> [PROBLEM]: Can you copy the listing below word for word, omitting the pictures?

> [GIVEN DATA]:
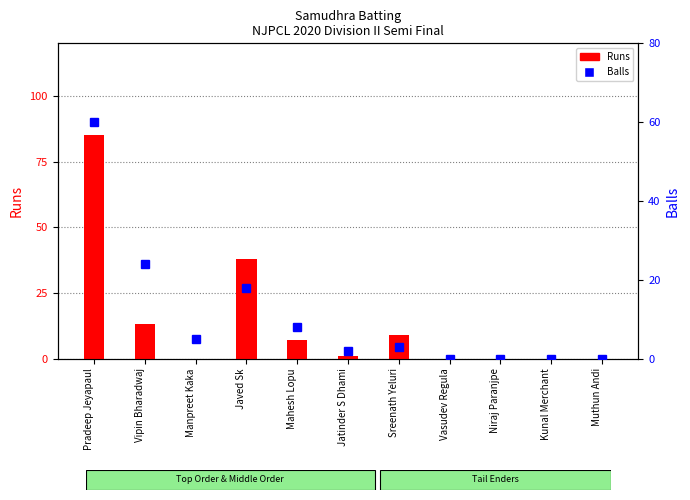

Between Manpreet Kaka and Kunal Merchant, which series saw the biggest shift?

Balls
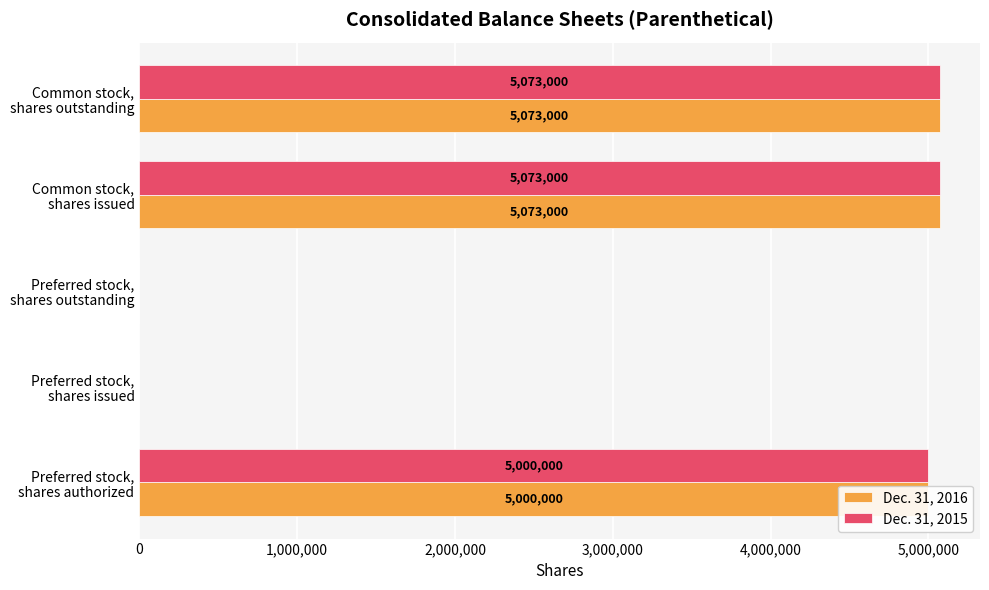

What is the sum of all Dec. 31, 2016 values?

15146000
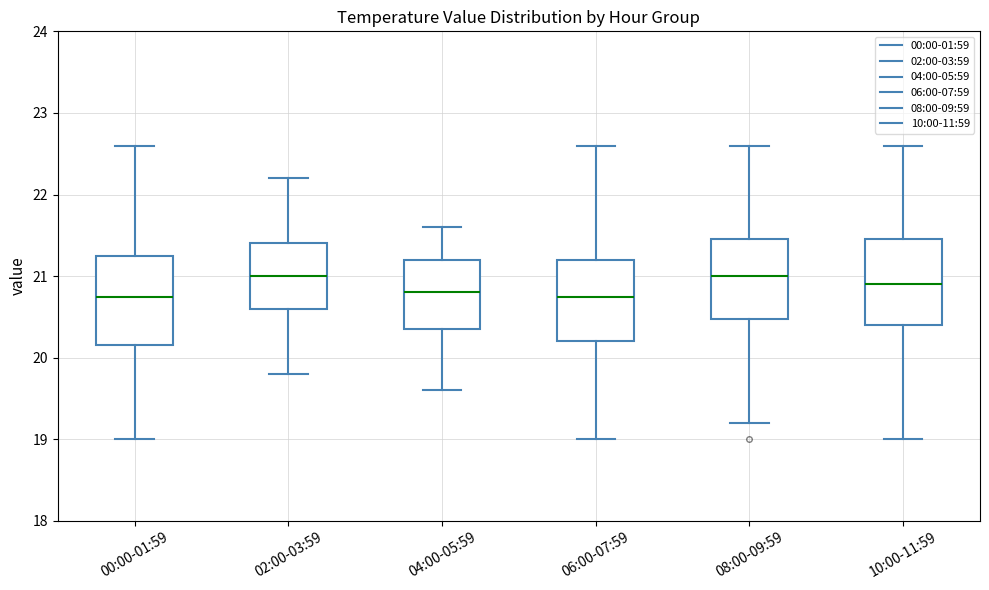

Reading left to right, read every box against the y-axis: the position of its median line, the range the box covers, and the ends of its whiskers. The values are not printed on the chart, so give them approximately, as read against the axis.

00:00-01:59: median 20.8, box 20.2 to 21.3, whiskers 19.0 to 22.6
02:00-03:59: median 21.0, box 20.6 to 21.4, whiskers 19.8 to 22.2
04:00-05:59: median 20.8, box 20.4 to 21.2, whiskers 19.6 to 21.6
06:00-07:59: median 20.8, box 20.2 to 21.2, whiskers 19.0 to 22.6
08:00-09:59: median 21.0, box 20.5 to 21.5, whiskers 19.2 to 22.6
10:00-11:59: median 20.9, box 20.4 to 21.5, whiskers 19.0 to 22.6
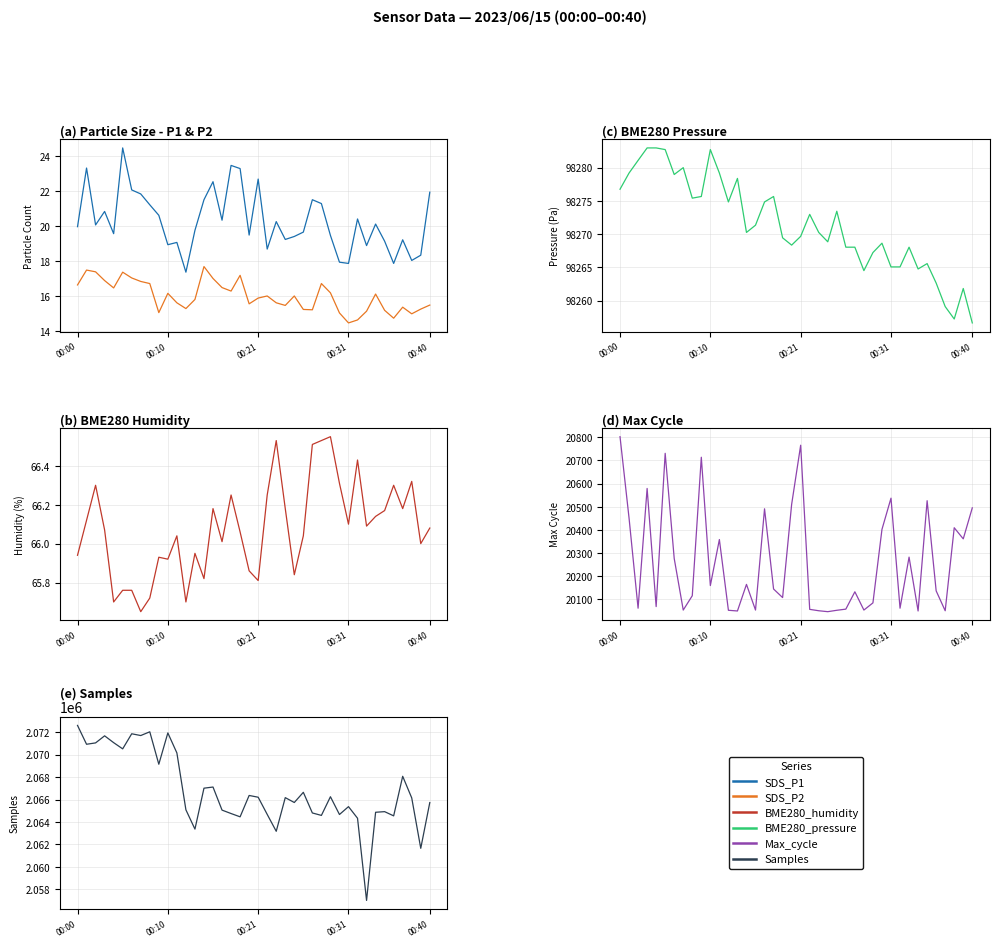

At how many categories does at least one series exceed 775144?

40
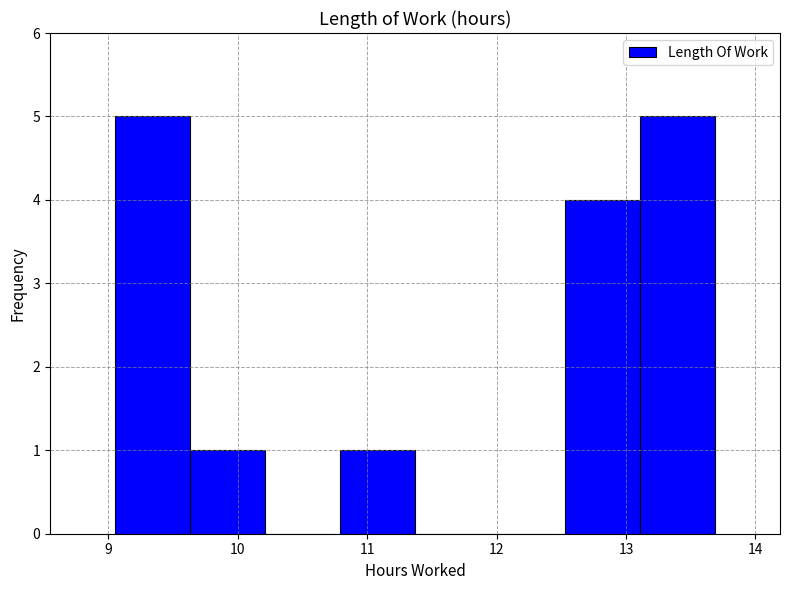

Reading left to right, transcribe this chart: for each bar, give the range it covers on the x-axis and its height. Neither the bar edges nor the heights are printed on the chart, so give them approximately, as read against the axes.

9.05 to 9.63: 5
9.63 to 10.21: 1
10.21 to 10.79: 0
10.79 to 11.37: 1
11.37 to 11.95: 0
11.95 to 12.53: 0
12.53 to 13.11: 4
13.11 to 13.69: 5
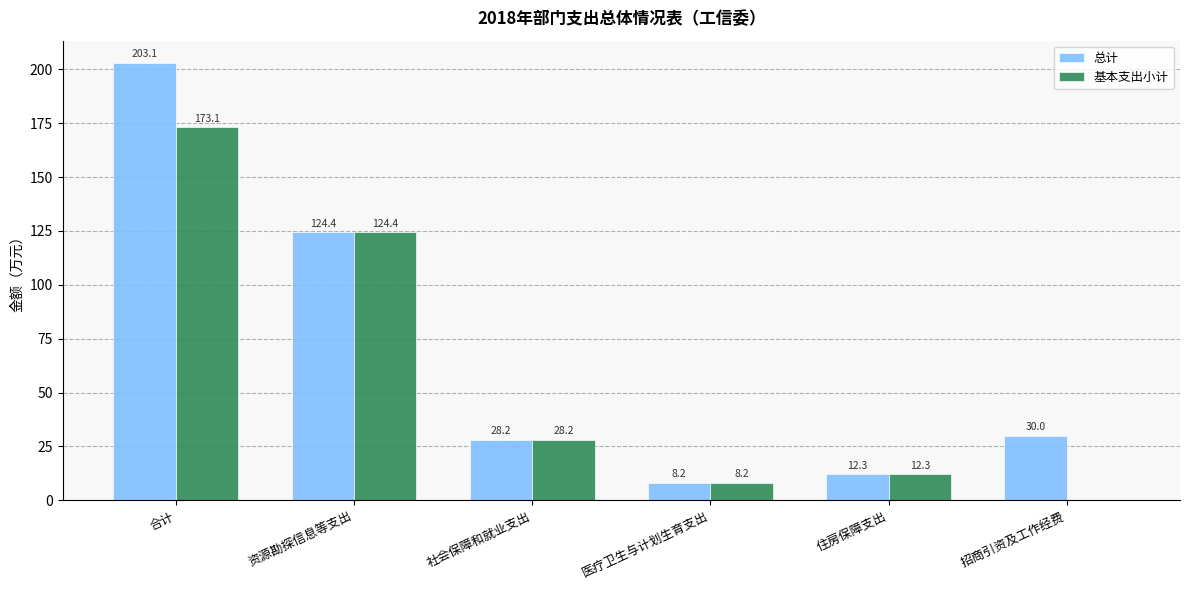

Are the bars grouped side by side (vs. stacked)?

Yes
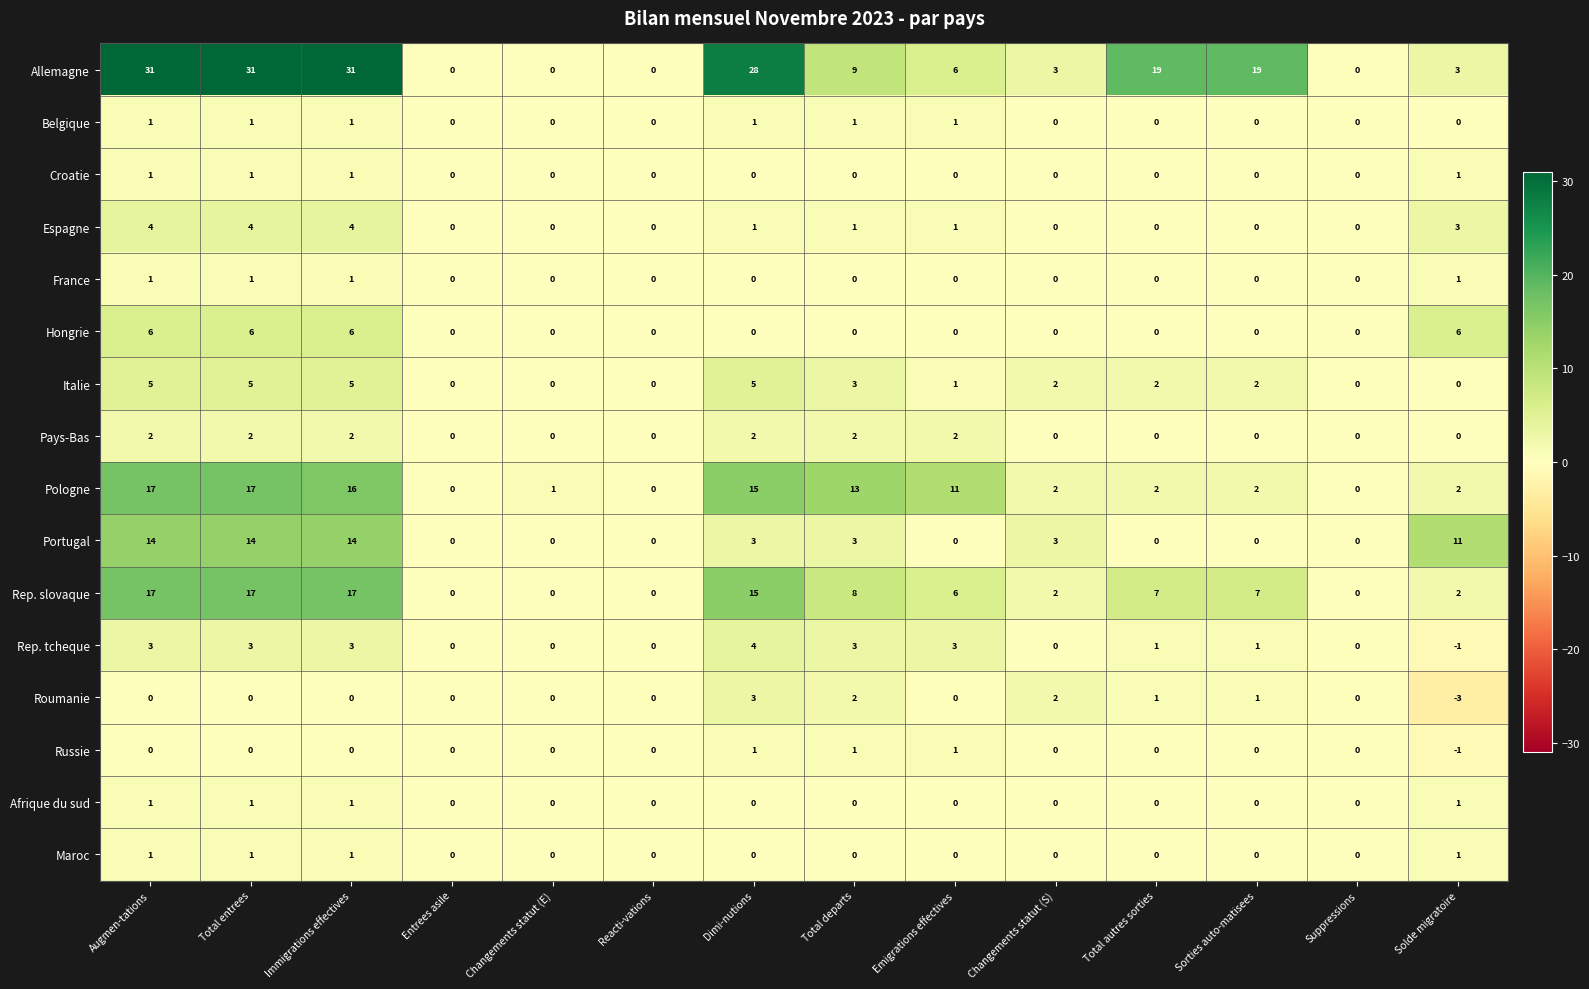

What is the difference between the maximum and second lowest values in the Espagne series?

4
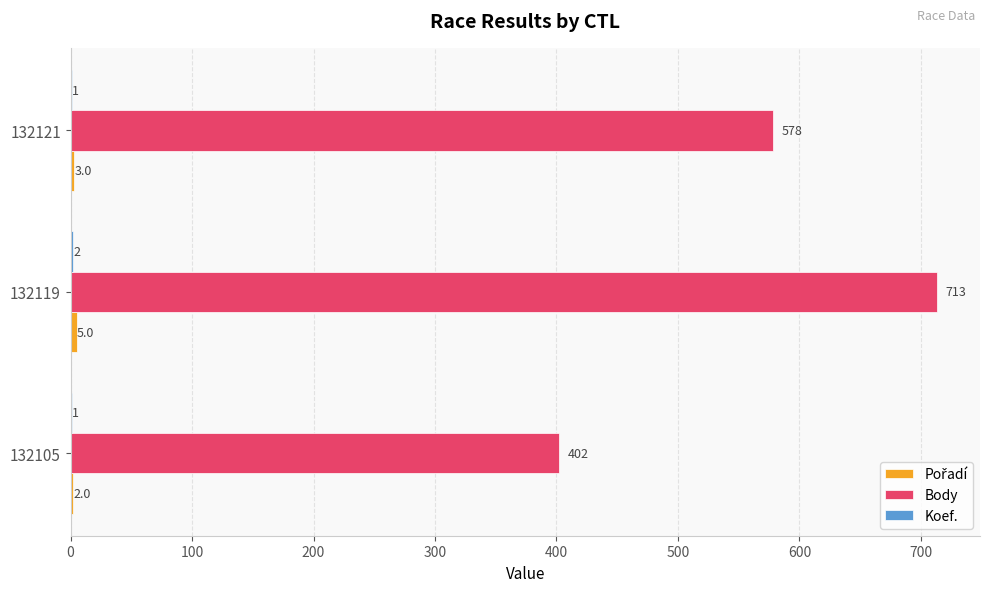

Is it true that Body equals 906 at 132121?

False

> [TASK RESULT]:
Between Manpreet Kaka and Kunal Merchant, which series saw the biggest shift?

Balls

What is the sum of all Dec. 31, 2016 values?

15146000

Reading left to right, read every box against the y-axis: the position of its median line, the range the box covers, and the ends of its whiskers. The values are not printed on the chart, so give them approximately, as read against the axis.

00:00-01:59: median 20.8, box 20.2 to 21.3, whiskers 19.0 to 22.6
02:00-03:59: median 21.0, box 20.6 to 21.4, whiskers 19.8 to 22.2
04:00-05:59: median 20.8, box 20.4 to 21.2, whiskers 19.6 to 21.6
06:00-07:59: median 20.8, box 20.2 to 21.2, whiskers 19.0 to 22.6
08:00-09:59: median 21.0, box 20.5 to 21.5, whiskers 19.2 to 22.6
10:00-11:59: median 20.9, box 20.4 to 21.5, whiskers 19.0 to 22.6

At how many categories does at least one series exceed 775144?

40

Reading left to right, transcribe this chart: for each bar, give the range it covers on the x-axis and its height. Neither the bar edges nor the heights are printed on the chart, so give them approximately, as read against the axes.

9.05 to 9.63: 5
9.63 to 10.21: 1
10.21 to 10.79: 0
10.79 to 11.37: 1
11.37 to 11.95: 0
11.95 to 12.53: 0
12.53 to 13.11: 4
13.11 to 13.69: 5

Are the bars grouped side by side (vs. stacked)?

Yes

What is the difference between the maximum and second lowest values in the Espagne series?

4

Is it true that Body equals 906 at 132121?

False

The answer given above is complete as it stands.